Después, padre se recostó y haciendo una almohada con su chaqueta se quedó dormido dejándome con mil preguntas sin respuesta.
Me levanté para acercarme a una de las ramas, corté con cuidado uno de los brotes y lo guardé en el bolsillo de mi camisa de gastado mahón que ya había pasado antes por dos de mis hermanos mayores.
Me preguntaba si el tejo milenario tendría nombre propio, como yo, y cúal sería, o si cada generación le daba el suyo que se iba añadiendo a los demás como un alias interminable, lo mismo que ocurría con los nombres de reyes poderosos.
Como nunca he sido de robar, ni siquiera manzanas cuando el hambre apretaba, a cambio del brote de su rama dejé para el árbol una piedrecilla lisa en forma de pájaro que había encontrado en la orilla del río, entre los álamos y que era mi favorita.
Durante setenta y cinco años he regresado aquí cada romería, a tomar mi brote y dejar mi regalo. Y siempre he tenido la certeza de caminar a salvo por cualquiera que fuese la senda de mi vida.
En mi cartera traigo el último tributo.
Cuando el anciano termina de contar la historia, todos quedan en silencio pensativos.

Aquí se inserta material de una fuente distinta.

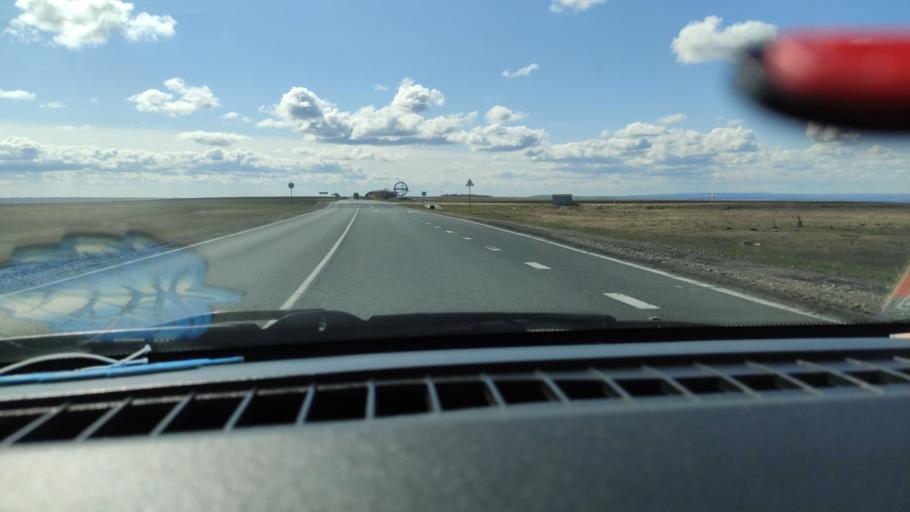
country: RU
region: Saratov
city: Dukhovnitskoye
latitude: 52.8019
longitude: 48.2299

—¿Y dónde están escondidas las ofrendas? — pregunta al rato otro de la tribu.
El anciano se levanta entonces y me busca las cosquillas entre los pliegues y oquedades del tronco hasta dar con los regalos que atesoro con cariño, pues nunca antes hubo criatura humana que se acercara a mí a no ser para robar o maltratar.

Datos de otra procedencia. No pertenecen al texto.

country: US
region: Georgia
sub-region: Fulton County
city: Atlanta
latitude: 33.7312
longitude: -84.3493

Después de mostrarlos a los demás los devuelve de nuevo al escondrijo acompañados del último regalo: una semilla de baobab que su nieto, un marino mercante le trajo de la isla de Madagascar.
El anciano presiente el fin de su tiempo terrenal y me ha pedido que lo acompañe en el angosto paso, para no ser juguete de los demonios caprichosos que entretienen su tiempo molestando a todos los viajeros sin retorno.

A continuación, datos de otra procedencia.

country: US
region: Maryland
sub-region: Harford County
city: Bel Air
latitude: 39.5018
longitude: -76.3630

Él es mi buen amigo, en realidad el único. Durante toda su vida se dedicó al oficio de escritor, que es algo así como un contador de historias. Con su palabra escrita ha hecho entender a las otras criaturas humanas lo valiosa y lo frágil que es mi especie y todas las especies vegetales y animales que conviven en delicado equilibrio en la exhuberante naturaleza de este mundo. Le estoy agradecido.
Y si mi voz fuese algo más que el susurro de mis ramas le diría que, allá donde vaya, no se olvide que la experiencia de nuestra vejez está fundamentada en la intensidad con la que trabajamos por nuestros sueños, y que los más grandes pertenecen, sin duda, al tiempo irrepetible en el que fuimos jóvenes.